O regresso dos festivais em especial o do NOS Primavera Sound é sempre um momento nostálgico.
Tenho sempre muitas saudades e boas memórias. 

É o festival mais cool e com um ambiente diferente de todos os outros. Não há correrias, é calmo e confortável, há relva em todo o recinto e não há como não adorar ver os concertos de final de tarde sentada nas toalhas de picnic que todos os anos o festival oferece. É tipo como uma saída a noite no jardim da cidade mas com um dos melhores ambientes e cartazes não comerciais.

É uma junção de várias culturas, de diversas línguas e gostos particulares que se refletem no que as pessoas levam vestido e é realmente bonito de se ver, é como uma mistura pouco provável de padrões, na maioria padrões florais claro! Este ano estiveram no recinto pessoas de mais de 60 nacionalidades!!

Este ano a Levi’s esteve super bem representada com a Tailor Shop on Tour, onde tive a oportunidade de costumizar o meu Trucker Levi’s com a ajuda da talentosa Marta Lee. Que by the way ficou mesmo giro e partilharei em breve.

Também a Yves Saint Laurent beauty se juntou ao Nos Primavera Sound e levou todo o #YSLSQUAD em força ao festival! Tivemos direito a todo um survival kit YSL, fotografias e Make up on point todos os dias! <3


#YSLSQUAD


Em relação às actuações todos os dias tiveram os seu pontos altos.
No primeiro dia destaco o concerto de Justice como o meu preferido. Já os tinha visto em 2012, e já na altura tinham deixado muito boa impressão. Tocaram em palco todos os seus principais temas e elevaram a fasquia para quem teria a missão de voltar a encher aquele anfiteatro.

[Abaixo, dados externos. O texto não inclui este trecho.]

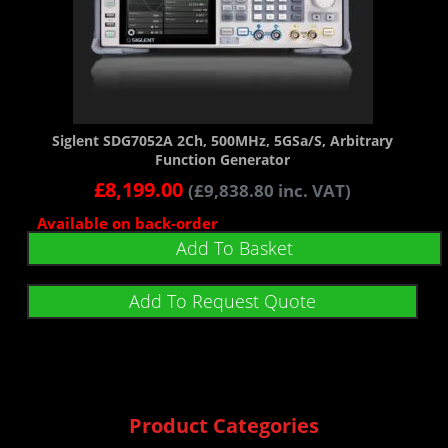
Siglent SDG7052A 2Ch, 500MHz, 5GSa/s, Arbitrary
Function Generator
£
8,199.00
(
£
9,838.80
inc. VAT)
Available on back-order
Add To Basket
Add To Request Quote
Product Categories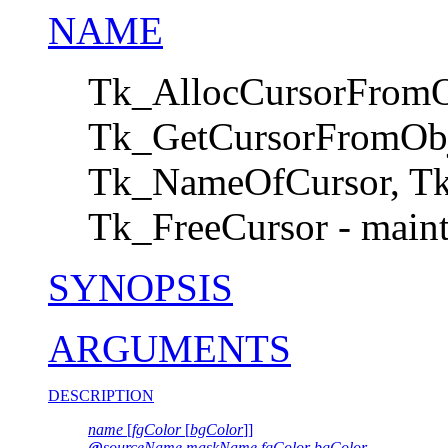
NAME
Tk_AllocCursorFromO
Tk_GetCursorFromObj
Tk_NameOfCursor, Tk
Tk_FreeCursor - mainta
SYNOPSIS
ARGUMENTS
DESCRIPTION
name
[
fgColor
[
bgColor
]]
@
sourceName maskName fgColor bgColor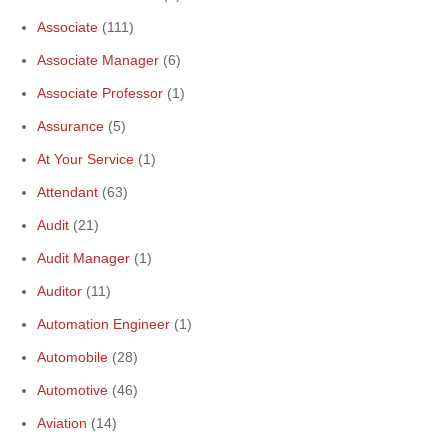
Associate
(111)
Associate Manager
(6)
Associate Professor
(1)
Assurance
(5)
At Your Service
(1)
Attendant
(63)
Audit
(21)
Audit Manager
(1)
Auditor
(11)
Automation Engineer
(1)
Automobile
(28)
Automotive
(46)
Aviation
(14)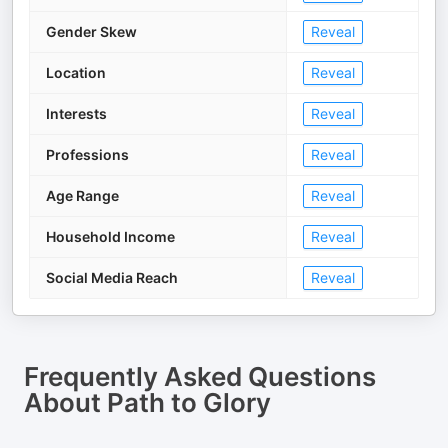
Gender Skew
Reveal
Location
Reveal
Interests
Reveal
Professions
Reveal
Age Range
Reveal
Household Income
Reveal
Social Media Reach
Reveal
Frequently Asked Questions
About
Path to Glory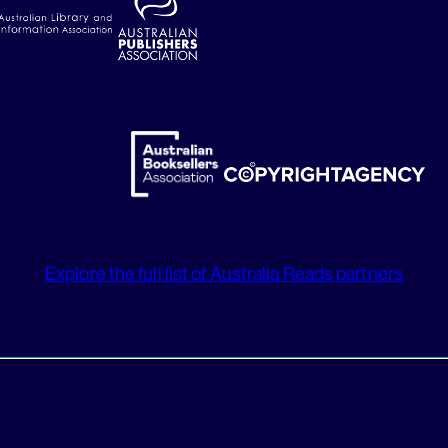
Explore the full list of Australia Reads partners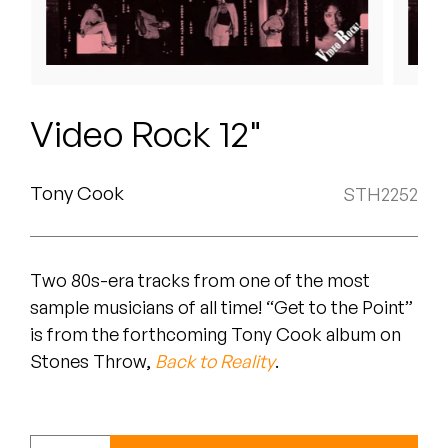
Peanut Butter Wolf
Pearl & The Oysters
Peyton
Video Rock 12"
Quakers
Rejoicer
Tony Cook
STH2252
Silas Short
Two 80s-era tracks from one of the most
Sofie Royer
sample musicians of all time! “Get to the Point”
The Steoples
is from the forthcoming Tony Cook album on
Stones Throw,
Back to Reality
.
Steve Arrington
Stimulator Jones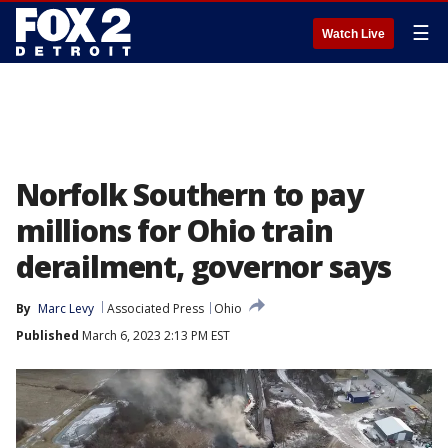
☰
Watch Live
Norfolk Southern to pay
millions for Ohio train
derailment, governor says
By
Marc Levy
Associated Press
Ohio
Published
March 6, 2023 2:13 PM EST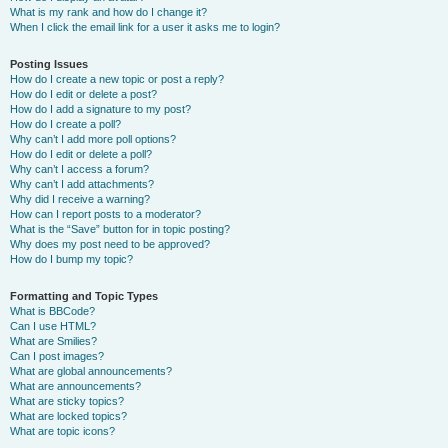
What is my rank and how do I change it?
When I click the email link for a user it asks me to login?
Posting Issues
How do I create a new topic or post a reply?
How do I edit or delete a post?
How do I add a signature to my post?
How do I create a poll?
Why can’t I add more poll options?
How do I edit or delete a poll?
Why can’t I access a forum?
Why can’t I add attachments?
Why did I receive a warning?
How can I report posts to a moderator?
What is the “Save” button for in topic posting?
Why does my post need to be approved?
How do I bump my topic?
Formatting and Topic Types
What is BBCode?
Can I use HTML?
What are Smilies?
Can I post images?
What are global announcements?
What are announcements?
What are sticky topics?
What are locked topics?
What are topic icons?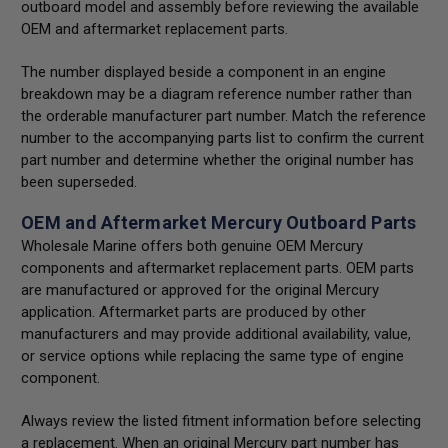
outboard model and assembly before reviewing the available
OEM and aftermarket replacement parts.
The number displayed beside a component in an engine
breakdown may be a diagram reference number rather than
the orderable manufacturer part number. Match the reference
number to the accompanying parts list to confirm the current
part number and determine whether the original number has
been superseded.
OEM and Aftermarket Mercury Outboard Parts
Wholesale Marine offers both genuine OEM Mercury
components and aftermarket replacement parts. OEM parts
are manufactured or approved for the original Mercury
application. Aftermarket parts are produced by other
manufacturers and may provide additional availability, value,
or service options while replacing the same type of engine
component.
Always review the listed fitment information before selecting
a replacement. When an original Mercury part number has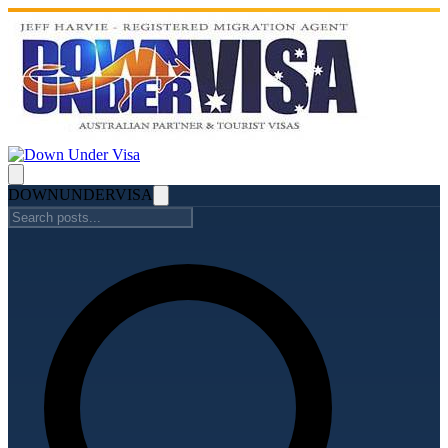
DOWN
UNDER
VISA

O segundo dia foi diferente, mais calmo e sem um ponto alto em termos de festa. A grande actuação esteve a cargo de Bon Iver, que à sua espera tinha um festival esgotado. Soube apresentar um novo album – menos acústico e num tom mais electrónico que encaixou nas expectativas da plateia. Ainda assim a opinião foi consensual – é um artista para concertos mais intimistas.

No terceiro dia voltaram os concertos mais animados. Durante a tarde Sampha trouxe alegria a todos, e à noite Metronomy deixou-nos a cantarolar as músicas que ouvimos todos os dias. Não ficando ninguém indiferente à sua presença – by the way, o prémio para “melhor camisa do festival” ficou para o Gbenga Adelekan – baixista e vocalista da banda.

Foram três dias de festa muito bem passados e é sempre uma delícia voltar ao Porto. Para o ano há mais.